Recently there have been a number of articles written that have been exceedingly inspiring to us here at UAS Professionals about the ability for Unmanned Aerial Systems (UAS) to help with humanitarian efforts around the world. Because UAS are still such a new concept to our society, each week we see many new and creative uses for these unmanned aircraft. What’s most encouraging is that these new applications are not just commercially-based, but often aim to truly better our planet.
Although the world’s first introduction to UAS is that of military use, they have immense peacetime potential to do good. Matternet, a California based start-up, builds UAS that allow aid groups all around the world to bring supplies and food to difficult to reach crisis areas or disaster zones. This is exceedingly important in the humanitarian (NGO) space because locations that need relief are often too dangerous to access due to the political landscape or destruction from natural disasters.

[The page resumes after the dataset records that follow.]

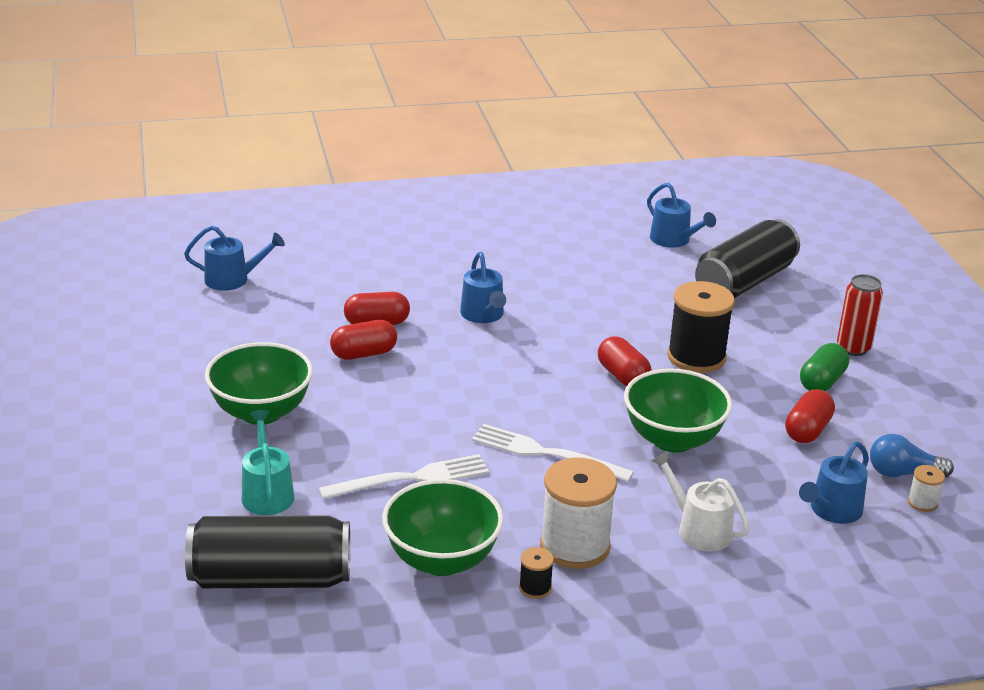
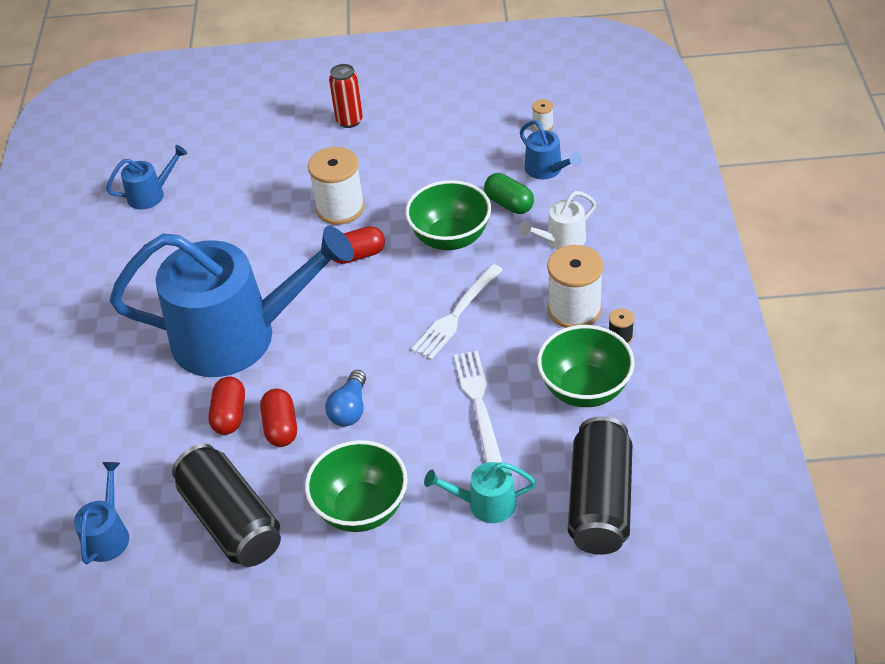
camera: 75 degrees left, 15 degrees up
blue watering can [460,252,506,323] -> blue watering can [110,226,354,377], size x2.48
black spool [667,281,735,373] -> white spool [308,147,365,225]
black can [695,219,800,298] -> black can moved to [172,444,281,567]
red capsule [785,389,835,443] -> none
green capsule [800,343,849,391] -> green capsule moved to [484,173,534,214]
blue light bulb [870,434,954,478] -> blue light bulb moved to [325,370,366,427]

Possible applications with UAS are delivery of supplies, mapping areas after disasters, reducing poaching and much more. UAS were used after the Super Typhoon Haiyan hit the Philippines to survey the damage in almost real time; enabling aid workers to select the best places to set up field hospitals and locate people in need of rescue.
In 2014, UAS were used in Fukushima, Japan after a nuclear power plant was affected by an earthquake to obtain real time radiation readings for scientists and civilians about the nuclear levels in the area. Kenya is set to deploy UAS to all of their national parks in order to monitor wildlife, as well as to spot poachers before they have the ability to kill. The EPA has been using UAS to monitor air quality and surveil other issues – such as illegal dumping. UAViators is an online network connecting certified drone pilots to humanitarian support efforts worldwide. Founded by Patrick Meier, the organization’s ultimate goal is to bring together qualified, and certified, volunteer pilots around the world to achieve a global response network to disasters and crises with nearly zero lag time. They can accomplish this by using one of their nine teams to provide timely aerial imagery and alternative transportation options.
A broad scope of what they can do is:
- Rapid assessment of disaster damage to building infrastructure and power lines and other electricity infrastructure
- Identify usable roads and transportation infrastructure and areas for humanitarians to set up base camp
- Aerial support for road clearance activities
- Estimate population displacement
- Identify temporary shelters, best locations to set up new temporary shelters and whether radio transmitters/comms on the ground still work
- Survey impact of disaster on agriculture, farmland
- Search and Rescue
Here is an example from a training exercise from the Shadow Foundation using first aid kits transported via UAS and practice use on dummies.
Here is an example of a video a member of the network shot surveying the damage to Napa after their earthquake in 2014.
UAViators also organized the first ever Humanitarian UAV Policy Forum this July. Participants from the United Nations Office for the Coordination of Humanitarian Affairs (OCHA), World Food Program (WFP), International Committee of the Red Cross (ICRC), UN Refugee Agency (UNHCR), UN Department for Peacekeeping Operations (DPKO), European Union Humanitarian Aid Organization (ECHO), the American Red Cross, and key universities and experts attended the 3-day forum. The agenda discussed at the Forum is available here. There will also be a Webinar post-Forum to discuss the main outcomes of the meeting. If you are interested in becoming involved in using your drone skills to help humanitarian efforts, check out their site.
The future of UAS is always encouraging and fascinating. Here at UAS Professionals, our goal is to help propel this industry forward to achieve ever greater heights. We are excited about the possibilities that each new idea provides to better the world in the years to come, and pledge to do everything we can to support these new endeavors.